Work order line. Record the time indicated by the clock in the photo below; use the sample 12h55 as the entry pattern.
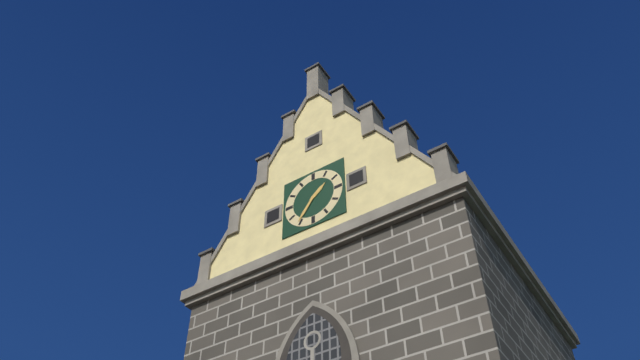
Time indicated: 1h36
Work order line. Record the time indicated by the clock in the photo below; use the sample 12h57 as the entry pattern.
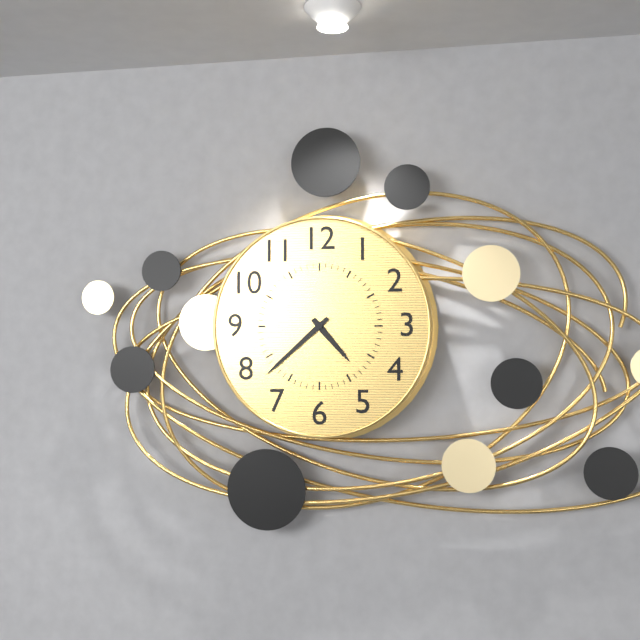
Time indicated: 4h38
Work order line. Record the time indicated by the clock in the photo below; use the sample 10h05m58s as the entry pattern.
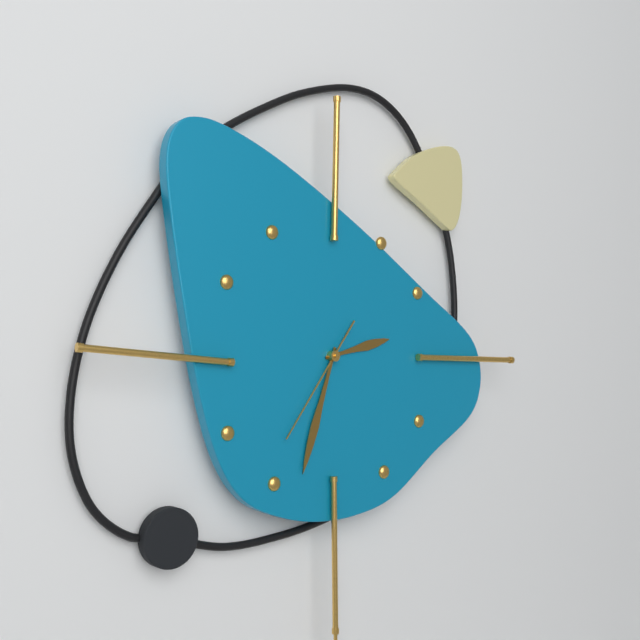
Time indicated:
§ §
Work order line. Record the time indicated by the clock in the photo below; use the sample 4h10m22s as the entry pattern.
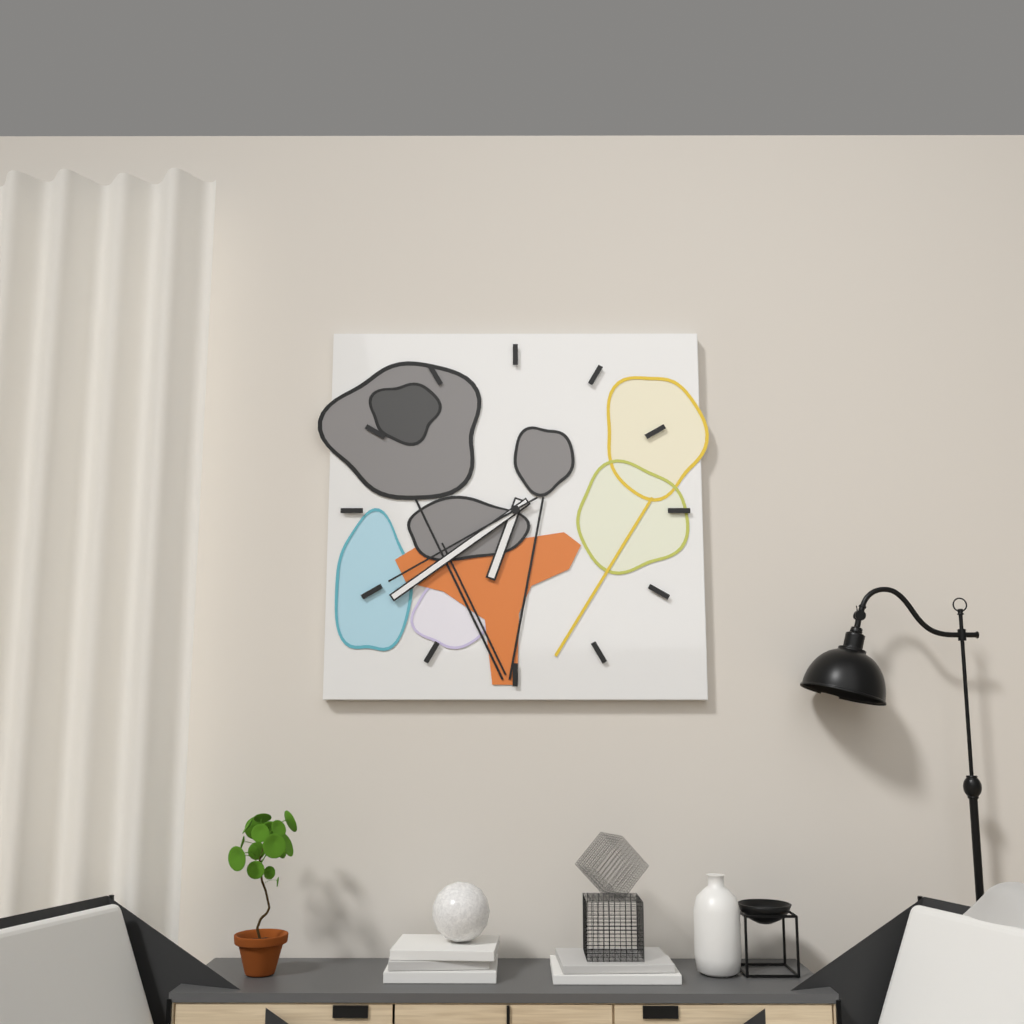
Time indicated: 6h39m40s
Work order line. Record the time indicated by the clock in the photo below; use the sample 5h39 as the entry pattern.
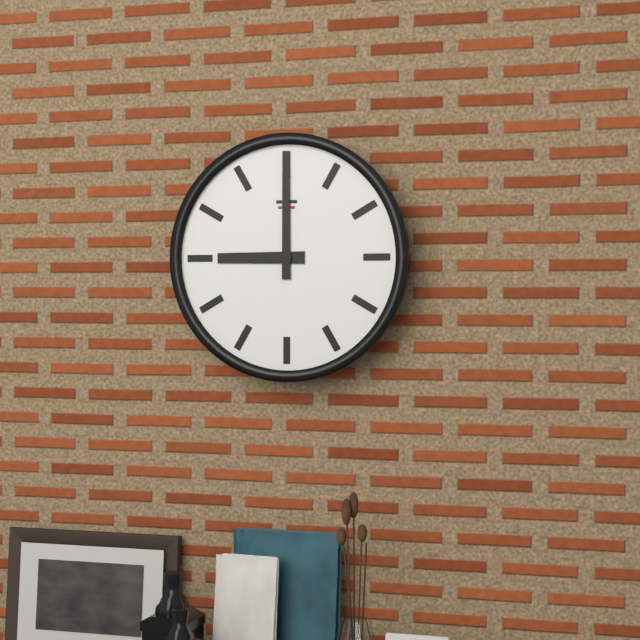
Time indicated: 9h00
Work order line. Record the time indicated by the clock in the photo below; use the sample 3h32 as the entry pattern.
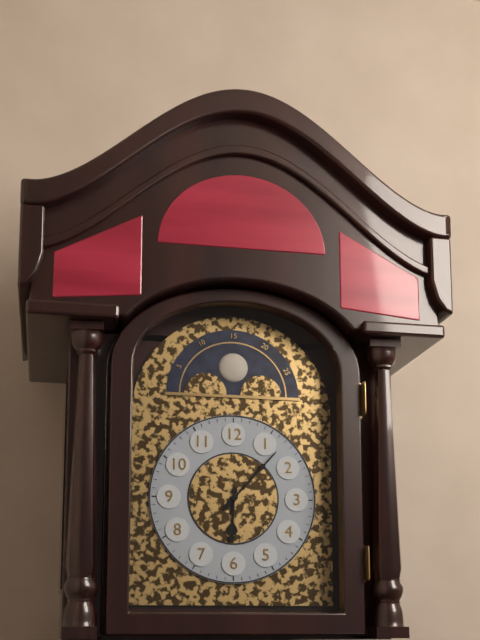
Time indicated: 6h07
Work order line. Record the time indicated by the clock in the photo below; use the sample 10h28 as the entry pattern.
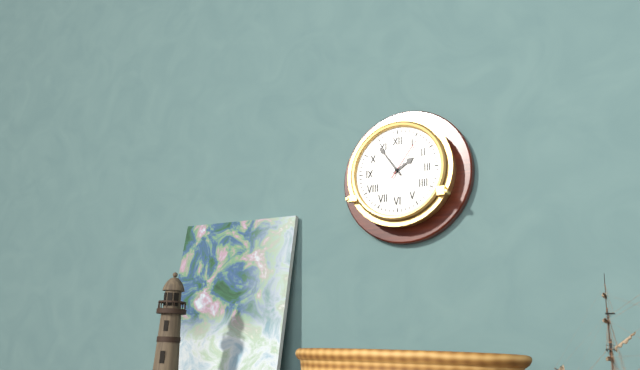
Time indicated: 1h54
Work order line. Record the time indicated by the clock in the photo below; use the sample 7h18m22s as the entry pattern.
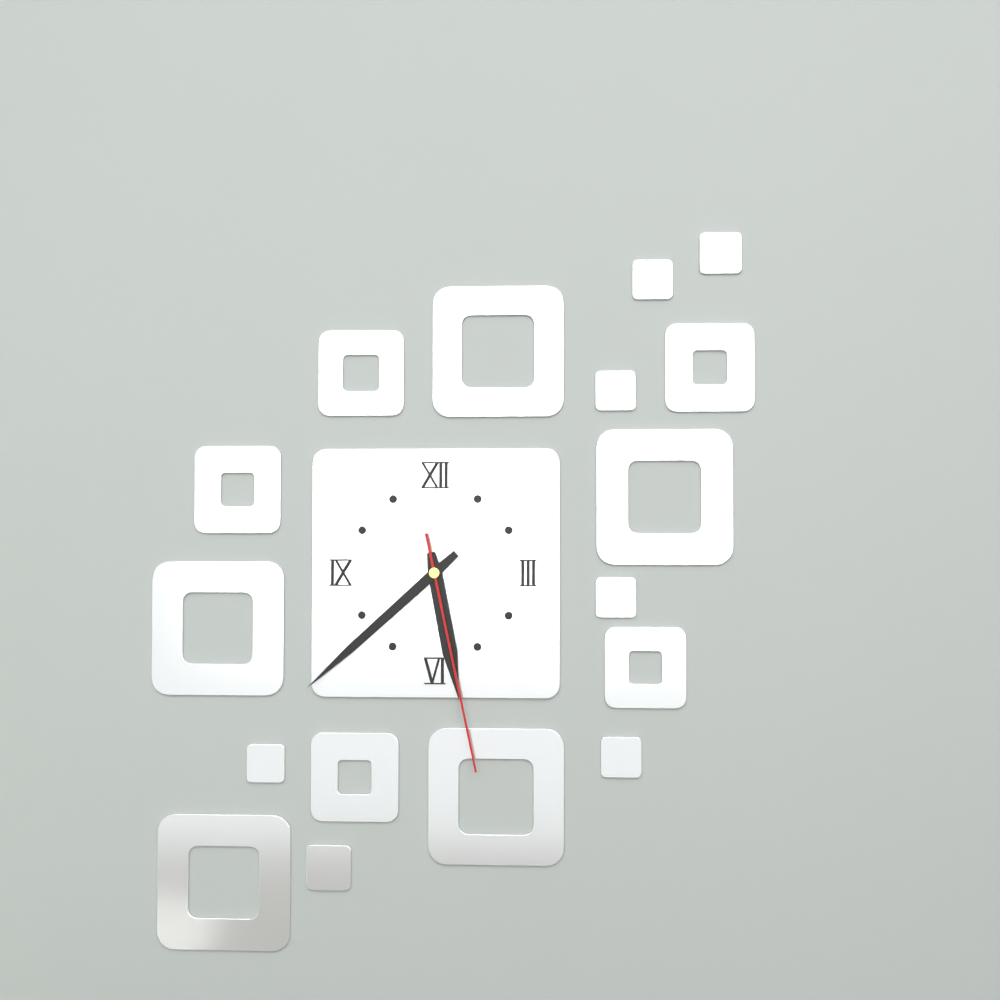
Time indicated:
§ §
STATED TASK –
Can you repeat the material above, from the line with "5h39 as the entry pattern." to the line with "Time indicated: 9h00", including both of those lines and leaving the picture out?

FULL RESPONSE –
Work order line. Record the time indicated by the clock in the photo below; use the sample 5h39 as the entry pattern.
Time indicated: 9h00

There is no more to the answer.